For real-time streaming output (useful for chat applications and long generations), enable streaming:

from openai import OpenAI

client = OpenAI(
    base_url="http://[YOUR_VM_PUBLIC_IP]:8000/v1",
    api_key="EMPTY",
)

stream = client.chat.completions.create(
    model="deepseek-ai/DeepSeek-V4-Flash",
    messages=[
        {
            "role": "user",
            "content": "Explain the architecture of a Mixture-of-Experts language model in detail."
        }
    ],
    max_tokens=800,
    temperature=0.6,
    top_p=0.95,
    stream=True,  # Enable streaming
)

for chunk in stream:
    if chunk.choices[0].delta.content is not None:
        print(chunk.choices[0].delta.content, end="", flush=True)

print()  # New line after streaming completes

Each chunk arrives as it is generated, giving you low-latency incremental output.

Step 11: Hibernating Your VM (Optional but Recommended)

When you are finished with your workload, hibernate your VM to stop compute billing while preserving your setup:

• In the Hyperstack dashboard, locate your Virtual Machine.
• Look for the "Hibernate" option.
• Click to hibernate — this stops billing for compute resources while preserving your model cache and configuration.

When you resume work, simply wake the VM and restart the Docker container:

docker start vllm_deepseek_v4_flash

Get Started

Ready to deploy DeepSeek-V4-Flash on Hyperstack?

FAQs

What is DeepSeek-V4-Flash?

DeepSeek-V4-Flash is a 284B total parameter MoE language model from DeepSeek AI, with only 13B parameters activated per forward pass. It supports a 1 million token context window and uses FP4+FP8 mixed precision, making it significantly more efficient than its raw parameter count suggests.

How does DeepSeek-V4-Flash differ from DeepSeek-V4-Pro?

DeepSeek-V4-Flash has 284B total parameters (13B activated) — it is optimised for speed and cost-effective single-node deployment. DeepSeek-V4-Pro has 1.6T total parameters (49B activated) and is the highest-capability variant, requiring a multi-node GPU cluster to run. Flash-Max can achieve comparable reasoning to Pro when given a larger inference budget.

What is the recommended GPU configuration for DeepSeek-V4-Flash?

An 8×H100-80G-PCIe VM on Hyperstack is the recommended configuration, providing 640 GB of total GPU memory — sufficient to load the model and maintain efficient KV cache for long-context inference.
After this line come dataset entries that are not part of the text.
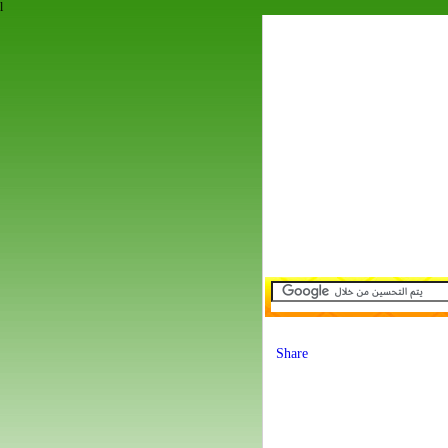
l
Share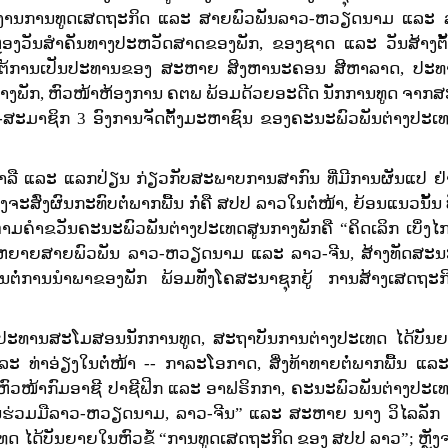
ວຽກງານການທູດເສດຖະກິດ ແລະ ສາຍພົວພັນລາວ-ຫວຽດນາມ ແລະ ລ
ສະຫຼອງວັນສຳຄັນທາງປະຫວັດສາດຂອງພັກ, ຂອງຊາດ ແລະ ວັນສ້າງຕ
າຍໃຕ້ການເປັນປະທານຂອງ ສະຫາຍ ສິງຫານະຄອນ ສີຫາລາດ, ປະ
າງພັກ, ຫົວໜ້າຫ້ອງການ ຄຕພ ພ້ອມດ້ວຍອະດີດ ນັກການທູດ ຈາ
ສະມາຊິກ 3 ອົງການຈັດຕັ້ງມະຫາຊົນ ຂອງຄະນະພົວພັນຕ່າງປະເ
າຫາລື ແລະ ແລກປ່ຽນ ກ່ຽວກັບສະພາບການສາກົນ ທີ່ມີການຜັນແປ ຢ່
ຈະສົ່ງຜົນກະທົບຕໍ່ພາກພື້ນ ກໍ່ຄື ສປປ ລາວໃນຕໍ່ໜ້າ, ຍ້ອນແນວນັ້ນ
ມຄຳຂວັນຄະນະພົວພັນຕ່າງປະເທດສູນກາງພັກຄື “ຄິດເລິກ ເບິ່ງໄກ
ຫຍາຍສາຍພົວພັນ ລາວ-ຫວຽດນາມ ແລະ ລາວ-ຈີນ, ສ້າງທັດສະນະຫ
ຕໍ່ການນຳພາຂອງພັກ ພ້ອມທັງໂຄສະນາຊຸກຍູ້ ການສ້າງເສດຖະກິ
ະທານສະໂມສອນນັກການທູດ, ສະຖາບັນການຕ່າງປະເທດ ໄດ້ບັນ
 ທ່າອ່ຽງໃນຕໍ່ໜ້າ -- ກາລະໂອກາດ, ສິ່ງທ້າທາຍຕໍ່ພາກພື້ນ ແລະ
ງຫົວໜ້າກົມອາຊີ ປາຊີຟິກ ແລະ ອາຟຣິກກາ,​ ຄະນະພົວພັນຕ່າງປະເ
ພັນຮ່ວມມືລາວ-ຫວຽດນາມ, ລາວ-ຈີນ” ແລະ ສະຫາຍ ນາງ ວິໄລລັ
ໄດ້ບັນຍາຍໃນຫົວຂໍ້ “ການທູດເສດຖະກິດ ຂອງ ສປປ ລາວ”; ຫຼັງຈາກ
Can I use a smaller GPU configuration?

DeepSeek-V4-Flash in FP4+FP8 mixed precision requires a minimum of approximately 400–480 GB of VRAM. An 8×H100-80G (640 GB) configuration is the practical minimum for comfortable deployment with headroom for the KV cache.

What context length can I run?

The model natively supports up to 1 million tokens. However, the practical limit on a single 8×H100-80G VM depends on your KV cache budget. Starting with --max-model-len 32768 is recommended. Increase it as needed based on your workload and available VRAM headroom.

Is the API OpenAI-compatible?

Yes. vLLM exposes a fully OpenAI-compatible REST API, meaning you can use the openai Python SDK, curl, or any other OpenAI-compatible client to interact with your DeepSeek-V4-Flash deployment by changing only the base_url.